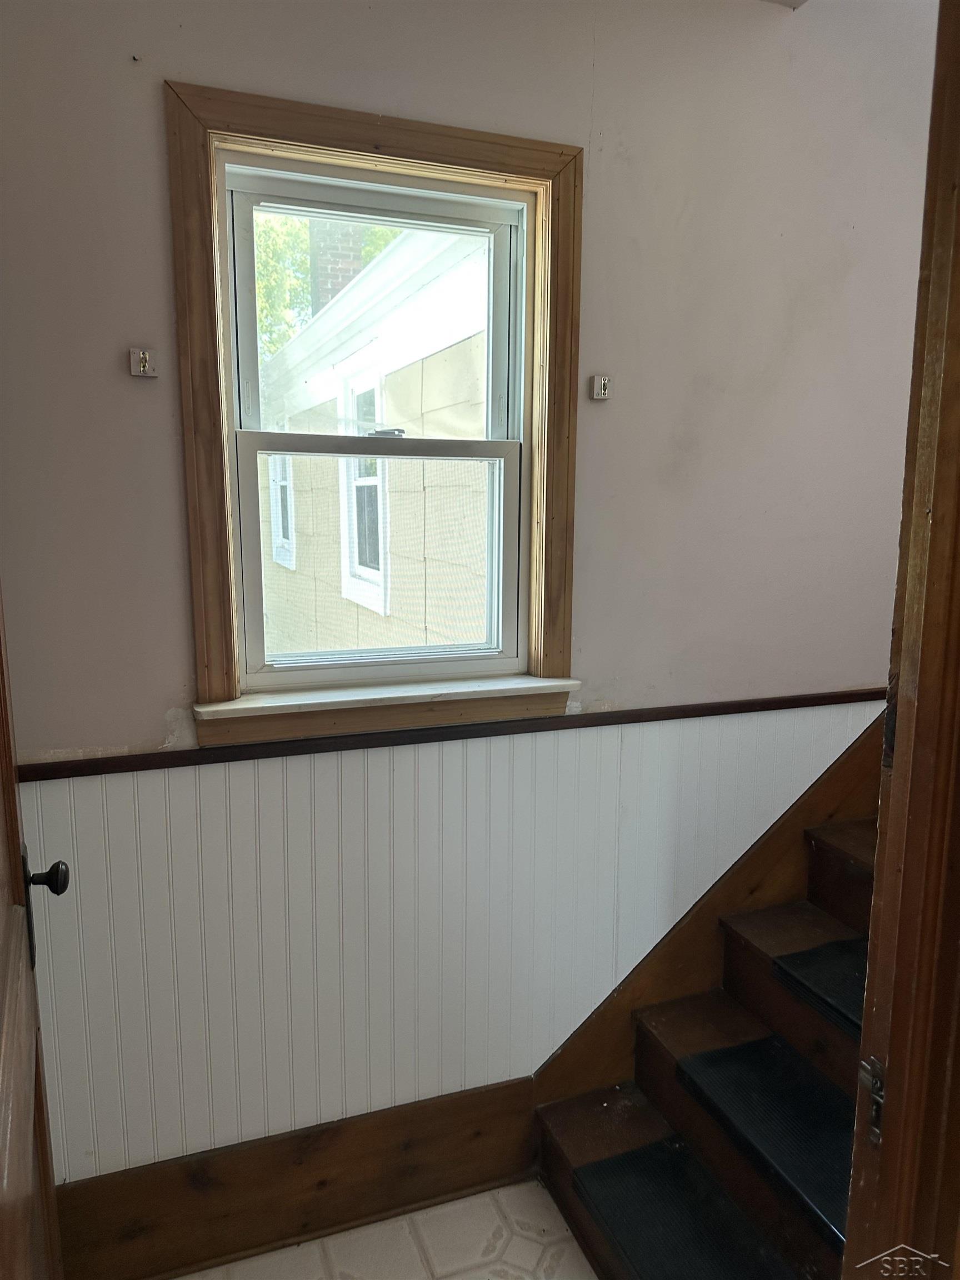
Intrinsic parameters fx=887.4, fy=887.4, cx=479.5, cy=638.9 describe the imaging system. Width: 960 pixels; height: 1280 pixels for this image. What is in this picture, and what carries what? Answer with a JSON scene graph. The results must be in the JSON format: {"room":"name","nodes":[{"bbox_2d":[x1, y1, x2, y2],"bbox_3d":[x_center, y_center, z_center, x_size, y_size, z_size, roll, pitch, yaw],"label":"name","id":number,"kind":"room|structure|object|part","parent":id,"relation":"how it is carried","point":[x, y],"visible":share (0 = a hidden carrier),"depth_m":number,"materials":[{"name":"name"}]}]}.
{"room":"staircase","nodes":[
{"label":"staircase","id":0,"kind":"room"},
{"bbox_2d":[180,1175,598,1279],"bbox_3d":[0.862,1.471,1.065,3.931,0.101,2.684,-3,10,-21],"label":"floor","id":1,"kind":"structure","parent":0,"point":[531,1184],"depth_m":1.87,"materials":[{"name":"beige tile"}]},
{"bbox_2d":[531,799,882,1279],"bbox_3d":[1.245,0.549,1.780,2.127,1.504,1.046,-3,10,-21],"label":"staircase","id":2,"kind":"structure","parent":1,"relation":"on","point":[631,1125],"depth_m":1.94,"materials":[{"name":"brown wood"}]},
{"bbox_2d":[570,1138,798,1279],"bbox_3d":[0.436,1.161,1.610,0.306,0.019,0.591,-3,10,-21],"label":"stair tread mat","id":3,"kind":"object","parent":2,"relation":"on","point":[686,1238],"visible":0.97,"depth_m":1.74,"materials":[{"name":"black rubber"}]},
{"bbox_2d":[666,1034,856,1247],"bbox_3d":[0.670,0.978,1.739,0.340,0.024,0.590,-3,10,-21],"label":"stair tread mat","id":4,"kind":"object","parent":2,"relation":"on","point":[705,1060],"visible":0.58,"depth_m":1.76,"materials":[{"name":"black rubber"}]},
{"bbox_2d":[770,935,867,1047],"bbox_3d":[0.936,0.749,1.867,0.455,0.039,0.466,-3,10,-21],"label":"stair tread mat","id":5,"kind":"object","parent":2,"relation":"on","point":[848,1006],"visible":0.36,"depth_m":1.90,"materials":[{"name":"black rubber"}]},
{"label":"step","id":6,"kind":"part","parent":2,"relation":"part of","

**What needs to be done:** Line by line, write out the entries exactly, and leave the pictures out.

**Output below:**
Intrinsic parameters fx=887.4, fy=887.4, cx=479.5, cy=638.9 describe the imaging system. Width: 960 pixels; height: 1280 pixels for this image. What is in this picture, and what carries what? Answer with a JSON scene graph. The results must be in the JSON format: {"room":"name","nodes":[{"bbox_2d":[x1, y1, x2, y2],"bbox_3d":[x_center, y_center, z_center, x_size, y_size, z_size, roll, pitch, yaw],"label":"name","id":number,"kind":"room|structure|object|part","parent":id,"relation":"how it is carried","point":[x, y],"visible":share (0 = a hidden carrier),"depth_m":number,"materials":[{"name":"name"}]}]}.
{"room":"staircase","nodes":[
{"label":"staircase","id":0,"kind":"room"},
{"bbox_2d":[180,1175,598,1279],"bbox_3d":[0.862,1.471,1.065,3.931,0.101,2.684,-3,10,-21],"label":"floor","id":1,"kind":"structure","parent":0,"point":[531,1184],"depth_m":1.87,"materials":[{"name":"beige tile"}]},
{"bbox_2d":[531,799,882,1279],"bbox_3d":[1.245,0.549,1.780,2.127,1.504,1.046,-3,10,-21],"label":"staircase","id":2,"kind":"structure","parent":1,"relation":"on","point":[631,1125],"depth_m":1.94,"materials":[{"name":"brown wood"}]},
{"bbox_2d":[570,1138,798,1279],"bbox_3d":[0.436,1.161,1.610,0.306,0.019,0.591,-3,10,-21],"label":"stair tread mat","id":3,"kind":"object","parent":2,"relation":"on","point":[686,1238],"visible":0.97,"depth_m":1.74,"materials":[{"name":"black rubber"}]},
{"bbox_2d":[666,1034,856,1247],"bbox_3d":[0.670,0.978,1.739,0.340,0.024,0.590,-3,10,-21],"label":"stair tread mat","id":4,"kind":"object","parent":2,"relation":"on","point":[705,1060],"visible":0.58,"depth_m":1.76,"materials":[{"name":"black rubber"}]},
{"bbox_2d":[770,935,867,1047],"bbox_3d":[0.936,0.749,1.867,0.455,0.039,0.466,-3,10,-21],"label":"stair tread mat","id":5,"kind":"object","parent":2,"relation":"on","point":[848,1006],"visible":0.36,"depth_m":1.90,"materials":[{"name":"black rubber"}]},
{"label":"step","id":6,"kind":"part","parent":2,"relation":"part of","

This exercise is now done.